Dataset excerpts:
<<<<
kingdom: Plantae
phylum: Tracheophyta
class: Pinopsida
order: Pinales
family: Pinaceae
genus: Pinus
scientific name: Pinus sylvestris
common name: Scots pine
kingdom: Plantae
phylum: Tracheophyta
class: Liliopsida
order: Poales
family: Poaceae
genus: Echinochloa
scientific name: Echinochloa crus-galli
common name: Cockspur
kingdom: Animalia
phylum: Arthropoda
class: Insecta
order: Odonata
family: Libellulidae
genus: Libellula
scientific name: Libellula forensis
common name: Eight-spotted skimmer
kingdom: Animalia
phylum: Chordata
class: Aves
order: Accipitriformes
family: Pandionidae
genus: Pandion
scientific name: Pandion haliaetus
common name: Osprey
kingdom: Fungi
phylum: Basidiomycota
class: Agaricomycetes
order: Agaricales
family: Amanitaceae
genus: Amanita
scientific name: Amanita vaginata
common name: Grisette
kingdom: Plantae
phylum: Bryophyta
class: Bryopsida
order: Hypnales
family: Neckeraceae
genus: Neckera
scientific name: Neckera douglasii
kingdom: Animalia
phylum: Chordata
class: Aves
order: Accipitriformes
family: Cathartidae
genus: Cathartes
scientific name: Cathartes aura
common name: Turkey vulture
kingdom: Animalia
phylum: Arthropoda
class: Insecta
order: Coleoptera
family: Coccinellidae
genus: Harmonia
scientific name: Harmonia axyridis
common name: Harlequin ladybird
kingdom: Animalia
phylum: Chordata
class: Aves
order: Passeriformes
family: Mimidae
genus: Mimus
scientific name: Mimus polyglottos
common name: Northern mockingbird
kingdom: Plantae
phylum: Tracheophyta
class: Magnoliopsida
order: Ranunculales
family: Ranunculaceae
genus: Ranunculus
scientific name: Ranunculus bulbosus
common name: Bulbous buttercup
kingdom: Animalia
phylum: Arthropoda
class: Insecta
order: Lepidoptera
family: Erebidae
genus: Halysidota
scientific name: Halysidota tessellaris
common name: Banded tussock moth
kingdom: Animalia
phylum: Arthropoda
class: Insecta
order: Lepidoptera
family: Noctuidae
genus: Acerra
>>>>
STATED EXERCISE: Turn the lines of the entries into a numbered list with blank lines dropped, starting with the line that contains "common name: Banded tussock moth" and going on through the last line of the entries. Include only those lines.

RESPONSE FOR THIS EXERCISE:
1. common name: Banded tussock moth
2. kingdom: Animalia
3. phylum: Arthropoda
4. class: Insecta
5. order: Lepidoptera
6. family: Noctuidae
7. genus: Acerra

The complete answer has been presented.